Chris Whalen - Discusses the organized (or not) investigation in mortgage origination and servicing.  Chris believes this is mostly political fluff and the Attorneys General don't have enough of a case here.  Chris points out with all this loan modification, how are we not marking to market the whole portfolio creating accounting issues.  Chris mentions we will continue seeing foreclosures for some time, which will impact bank earnings (expenses in foreclosures hitting earnings).  Chris also talks about why did we let these banks get so big in the first place (too big to fail) creating and reinforcing their monopoly in the finance industry.  Chris brings up that currently when a loan is originated the loan is sold off to another institution (Fannie Mae/Freddie Mac) along with the servicing (usually a big bank), but servicing should be retained by the local bank that it originated.  Chris points out that if the limit for conforming jumbo loans is decreased in September, we will see housing prices decrease until the end of the year ( instead it the cap should be increased to 1 million dollars).  Very critical information from Chris on the banking industry and aiding your understanding of it.

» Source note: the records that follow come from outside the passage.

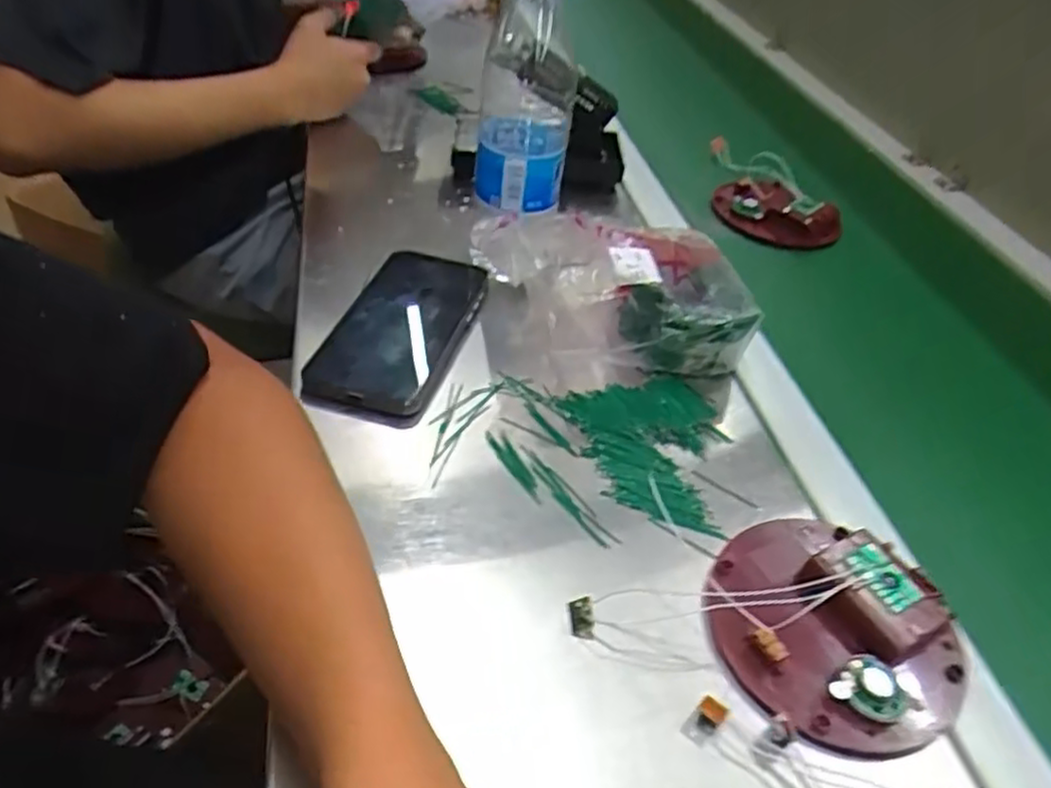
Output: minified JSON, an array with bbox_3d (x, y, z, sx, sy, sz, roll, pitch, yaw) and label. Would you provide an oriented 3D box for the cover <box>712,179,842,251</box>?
[{"bbox_3d":[0.239,-0.174,0.682,0.091,0.035,0.103,-19,48,-27],"label":"cover"}]

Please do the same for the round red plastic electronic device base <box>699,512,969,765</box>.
[{"bbox_3d":[0.148,0.111,0.351,0.108,0.029,0.117,4,42,-4],"label":"round red plastic electronic device base"}]

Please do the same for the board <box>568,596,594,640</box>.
[{"bbox_3d":[0.027,0.109,0.352,0.011,0.007,0.019,-1,42,-9],"label":"board"}]

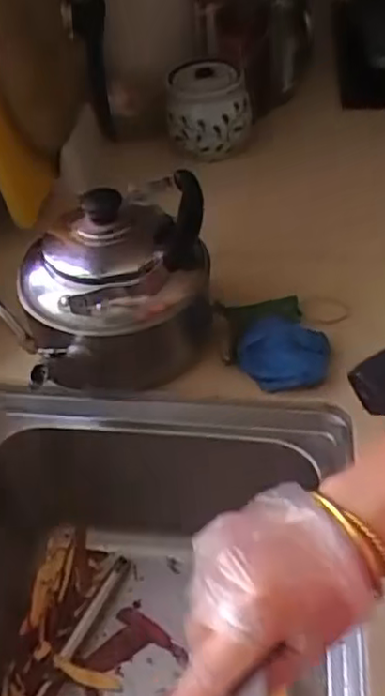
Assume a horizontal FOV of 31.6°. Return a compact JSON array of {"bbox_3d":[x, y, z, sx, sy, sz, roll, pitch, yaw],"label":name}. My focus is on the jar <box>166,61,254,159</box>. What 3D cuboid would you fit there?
[{"bbox_3d":[0.022,-0.323,0.931,0.110,0.111,0.106,-2,45,2],"label":"jar"}]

Weekly Initial Unemployment Claims

This weeks Initial Unemployment Claims were better than forecast, but still not good.  Initial Unemployment Claims measures the number of people filing for unemployment benefits for the first time in  the prior week.  This week the forecast called for 388k, but the actual headline number came in at 385k.  Last weeks number of 397k was revised up to 401k creating a larger gap in released vs revised.  The 4 week moving average is still heading downward, currently at 393.25k using revised numbers.



Weekly Money Flows

This week in the money flows report domestic stocks continued to sell of but with lesser intensity than the week prior and Municipals continued their sell off.  Domestic stocks saw an out-flow of -$1.129 billion dollars while Foreign stocks saw in-flows of $929 million.  Taxable Bonds saw in-flows of $3.882 billion dollars, while Municipal bonds continued to see out-flows of $681 million dollars.  Municipals has seen a continued sell of for 18 straight weeks now having pulled -$39.505 billion dollars out of Municipal bonds.  


Weekly M1/M2 Money Supply

This week we saw more expansion of the money supply as M1 (which includes: Currency, Travelers Checks, Demand Deposits and other checkable deposits) increased +1.12% from the previous month and +10.10% from the year prior.  M2 (which includes: M1 plus retail Money Market Mutual Funds, Saving and small time deposits) increased +0.18% from the previous month and +3.96% from the year prior.  If we refer to the Money supply chart by www.shadowstats.com at the bottom of this page we will see that M3 is also expanding.  Tones of liquidity being pumped into the system.

Weekly Unofficial Problem Bank List

CalculatedRisk published their weekly Unofficial Problem Bank List this week with a small spike in the number of Problem Banks, brining the total to 982.  There were 21 additions and 3 removals this week.  The 3 removals were for action terminations in Iowa, Minnesota and New Jersey.  Read more here.  The following is a breakdown of problem banks per state:
The following states saw increases/decreases in the number of problem banks from last week:
StateChange
AL+1
AZ+1
CA+2
HI+1
IA-1
IL+2
KS+4
KY+1
MN-1
MO+2
NC+1
ND+1
NJ-1
SD+1
TN+1
TX+2
UT+1

FED POMO Purchases

The FED made additional POMO (Permanent Open Market Operations) purchases this week with a total since last post on Mondays transaction of $13.737 billion.  This brings the total printed since November 3rd of 2010 (when the FED announced the printing of $600 billion dollars) to $449.430 billion dollars and since August 17 2010 to $513.890 billion dollars.